Crawling, Rendering and Indexing

Iky Tai

How do search engines work?
Search engines work through the following functions: Disovery ➜ Crawling ➜ Rendering ➜ Indexing ➜ Ranking.
In this short post, we’ll use plain English (really simple enough) to spell out each step with some tips that you could use to maximize your SEO results.

1. Discovering URLs

Some pages are known because Googlebot has already visited them. Other pages are discovered when Googlebot follows a link from a known page to a new page, or when you submit a sitemap.

TIP: Internal linking is important to help get your pages, especially new pages, get found easily.

2. Visiting or “crawling” the page to find out what’s on it

After discovering a URL, Googlebot queues it for crawling. Googlebot crawls a page by requesting its HTML file but it may not crawl all discovered URLs because some may be disallowed for crawling. If so, Google will skip them and parse the HTML response for other URLs. If links are found, it adds them to the crawl queue. That said, crawling is a process of collecting web pages and noting all the links.

Can I see how a Googlebot crawler sees my pages?
Yes, you can. The cached version of your page reflects a snapshot of the last time Googlebot crawled it.

TIP: Use your robots.txt file to direct Googlebot away from crawling certain pages and sections of your site. Pages that you may want to add to your robots.txt would be /login, /thankyou, /cart, /account etc.

3. Rendering to generate how the page will appear to users

Rendering is an important process to enable Google to see the actual page content that JavaScript (JS) generates. Without rendering, the websites that rely on JS to bring content to the page may have an impact on its ability to rank well as Google might not see that content. If Google can’t see that content, it can’t get indexed on Google search.

In the case of a JS-based website, Googlebot queues pages for rendering unless a robots meta tag or header tells Google not to index the page. Since running JS is very resource-heavy and complex, Google only renders the page an runs JS once its resources allow so this process can be delayed. This involves taking the HTML, JavaScript and CSS information to generate how the page will appear to desktop and/or mobile users. Once again, Googlebot parses the rendered page for links and queues the URLs it finds for crawling.

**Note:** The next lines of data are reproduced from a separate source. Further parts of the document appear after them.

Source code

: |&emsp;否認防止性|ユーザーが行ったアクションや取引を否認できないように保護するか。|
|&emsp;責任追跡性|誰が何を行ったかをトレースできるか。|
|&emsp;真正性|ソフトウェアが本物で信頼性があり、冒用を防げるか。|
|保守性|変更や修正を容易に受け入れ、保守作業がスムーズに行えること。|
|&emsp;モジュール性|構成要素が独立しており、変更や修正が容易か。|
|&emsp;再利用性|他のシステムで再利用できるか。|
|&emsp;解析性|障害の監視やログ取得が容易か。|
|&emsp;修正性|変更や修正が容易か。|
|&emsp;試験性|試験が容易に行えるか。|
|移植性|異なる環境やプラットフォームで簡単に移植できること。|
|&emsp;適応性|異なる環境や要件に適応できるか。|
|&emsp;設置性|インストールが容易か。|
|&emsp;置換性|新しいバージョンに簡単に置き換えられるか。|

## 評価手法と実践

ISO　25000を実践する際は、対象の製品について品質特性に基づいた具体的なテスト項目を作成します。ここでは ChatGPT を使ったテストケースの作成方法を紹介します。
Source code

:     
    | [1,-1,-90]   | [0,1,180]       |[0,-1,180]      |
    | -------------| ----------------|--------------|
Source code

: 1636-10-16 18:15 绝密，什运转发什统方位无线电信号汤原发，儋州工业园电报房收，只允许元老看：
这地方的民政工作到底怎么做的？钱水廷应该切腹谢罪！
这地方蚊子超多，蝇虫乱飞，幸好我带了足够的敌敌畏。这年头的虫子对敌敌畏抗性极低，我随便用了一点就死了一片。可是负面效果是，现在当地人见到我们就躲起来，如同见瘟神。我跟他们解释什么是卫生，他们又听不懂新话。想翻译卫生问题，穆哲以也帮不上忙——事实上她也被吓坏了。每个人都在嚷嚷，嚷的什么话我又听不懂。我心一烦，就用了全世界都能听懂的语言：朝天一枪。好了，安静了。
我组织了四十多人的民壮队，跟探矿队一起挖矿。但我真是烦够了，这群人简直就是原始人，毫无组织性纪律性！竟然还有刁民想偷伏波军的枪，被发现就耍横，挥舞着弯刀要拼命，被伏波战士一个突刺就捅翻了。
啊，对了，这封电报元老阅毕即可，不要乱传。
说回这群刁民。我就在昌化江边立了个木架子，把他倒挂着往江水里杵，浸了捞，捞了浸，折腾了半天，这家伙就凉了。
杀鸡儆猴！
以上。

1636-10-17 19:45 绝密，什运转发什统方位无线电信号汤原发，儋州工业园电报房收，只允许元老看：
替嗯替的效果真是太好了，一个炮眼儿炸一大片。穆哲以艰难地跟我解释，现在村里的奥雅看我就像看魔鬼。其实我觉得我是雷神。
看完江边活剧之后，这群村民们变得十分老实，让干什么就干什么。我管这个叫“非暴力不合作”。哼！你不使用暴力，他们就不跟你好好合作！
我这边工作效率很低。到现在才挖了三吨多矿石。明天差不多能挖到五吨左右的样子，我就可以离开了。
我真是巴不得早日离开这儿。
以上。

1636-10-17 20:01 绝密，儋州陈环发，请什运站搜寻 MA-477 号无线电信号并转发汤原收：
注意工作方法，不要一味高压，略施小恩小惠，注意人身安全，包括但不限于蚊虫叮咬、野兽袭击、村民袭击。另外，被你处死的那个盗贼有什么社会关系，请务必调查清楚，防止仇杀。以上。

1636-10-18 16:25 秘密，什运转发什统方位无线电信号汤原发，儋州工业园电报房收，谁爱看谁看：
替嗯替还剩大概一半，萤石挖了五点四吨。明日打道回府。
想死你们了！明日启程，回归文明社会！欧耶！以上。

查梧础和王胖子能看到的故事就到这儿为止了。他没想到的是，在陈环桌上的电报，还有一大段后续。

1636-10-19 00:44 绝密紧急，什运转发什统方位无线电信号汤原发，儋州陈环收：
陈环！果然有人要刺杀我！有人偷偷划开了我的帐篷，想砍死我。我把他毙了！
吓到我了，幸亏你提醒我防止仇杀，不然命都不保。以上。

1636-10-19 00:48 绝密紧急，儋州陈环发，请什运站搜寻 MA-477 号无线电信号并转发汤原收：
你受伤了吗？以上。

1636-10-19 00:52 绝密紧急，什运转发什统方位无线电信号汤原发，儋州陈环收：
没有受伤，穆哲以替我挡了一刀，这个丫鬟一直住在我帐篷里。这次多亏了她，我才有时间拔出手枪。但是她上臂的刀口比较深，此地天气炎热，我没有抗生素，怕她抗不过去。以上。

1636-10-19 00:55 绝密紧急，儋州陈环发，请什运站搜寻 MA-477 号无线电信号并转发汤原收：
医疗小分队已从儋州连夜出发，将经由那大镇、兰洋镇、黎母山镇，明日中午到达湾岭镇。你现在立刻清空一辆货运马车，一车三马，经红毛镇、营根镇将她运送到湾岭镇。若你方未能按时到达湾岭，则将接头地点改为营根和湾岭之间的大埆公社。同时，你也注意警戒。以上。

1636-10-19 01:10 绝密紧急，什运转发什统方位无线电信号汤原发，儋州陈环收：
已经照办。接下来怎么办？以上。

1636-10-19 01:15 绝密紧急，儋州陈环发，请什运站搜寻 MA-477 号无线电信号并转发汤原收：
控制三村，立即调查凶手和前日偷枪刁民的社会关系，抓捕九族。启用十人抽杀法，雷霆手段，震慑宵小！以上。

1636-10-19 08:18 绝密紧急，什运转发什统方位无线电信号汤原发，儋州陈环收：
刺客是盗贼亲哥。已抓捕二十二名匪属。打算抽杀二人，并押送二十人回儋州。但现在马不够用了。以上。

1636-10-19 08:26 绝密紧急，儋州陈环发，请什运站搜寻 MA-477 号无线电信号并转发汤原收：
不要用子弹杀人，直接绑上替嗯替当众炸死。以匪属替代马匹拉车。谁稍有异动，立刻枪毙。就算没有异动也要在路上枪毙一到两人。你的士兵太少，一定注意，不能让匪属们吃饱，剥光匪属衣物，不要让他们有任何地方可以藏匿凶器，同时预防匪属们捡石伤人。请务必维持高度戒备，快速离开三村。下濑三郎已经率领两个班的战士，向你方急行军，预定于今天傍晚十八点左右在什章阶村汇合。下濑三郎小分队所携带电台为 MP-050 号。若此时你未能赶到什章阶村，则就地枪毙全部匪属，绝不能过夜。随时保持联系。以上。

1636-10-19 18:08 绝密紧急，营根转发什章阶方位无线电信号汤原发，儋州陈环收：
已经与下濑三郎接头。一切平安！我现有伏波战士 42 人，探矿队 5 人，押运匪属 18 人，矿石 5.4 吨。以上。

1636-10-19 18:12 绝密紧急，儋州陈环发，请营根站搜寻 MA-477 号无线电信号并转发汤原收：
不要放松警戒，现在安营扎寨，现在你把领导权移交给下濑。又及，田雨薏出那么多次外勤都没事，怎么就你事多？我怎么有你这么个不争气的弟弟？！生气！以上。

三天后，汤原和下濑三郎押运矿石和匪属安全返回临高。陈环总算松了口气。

Can I see how Googlebot renders my JS content?
Yes, you can. With Google’s URL Inspection Tool or Google’s Mobile Friendly Testing Tool, You can see the rendered code (or DOM), which represents the state of your page after rendering.

TIP: It’d be great if you could have as much content as possible in the initial HTML because the website renders quicker. See what Google’s Martin Splitt says below

4. Indexing or not (analyzing content)

Once a page has been crawled and rendered, Google further processes and analyzes the page to determine if it will be stored in the index or not, e.g. the textual content and key content tags and attributes, such as elements and alt attributes, images, videos, and more.

Can I see if Google has indexed my content? Yes, you can.

TIP: Indexing isn’t guaranteed – not every page that Google processed will be indexed. For example, if you content doesn’t seem to be valuable to Google like duplicate content, you may not get indexed. Read your Google Search Console’s Page Indexing Report.

5. Ranking

When a user enters a query, our machines search the index for matching pages and return the results we believe are the highest quality and most relevant to the user’s query.

TIP: Congrats, you finally come to this last step but your ranking game just starts. Check out this recent ranking article to push your articles up on Google search.

FAQs about how search engines work

1. Can Google still index your page if it isn’t fully rendered?

Yes, it can. It can index just the initial HTML which doesn’t contain dynamically injected content. But in the case of a JS-heavy website, Google can’t generally index the content till the website is fully rendered.

2. Does Google skip rendering JS?

Yes, it may. As confirmed by Martin Splitt, Google might decide that a page doesn’t change much after rendering (after running JS), so they won’t render it in the future.

Also, Google’s renderer has timeouts. If it takes too long to render your JS, Google may skip it. But before thinking it as a Google’s thing, check if you blocked your JS files from Googlebot.

3. What happens if Google can’t render the content of your website?

If Google can’t see your content, it may choose another website with content it can index. Things may get even worse when Google cannot see the links to new pages. It can negatively affect Google’s ability to discover new content and may lead to the possibility of many pages not being indexed in Google.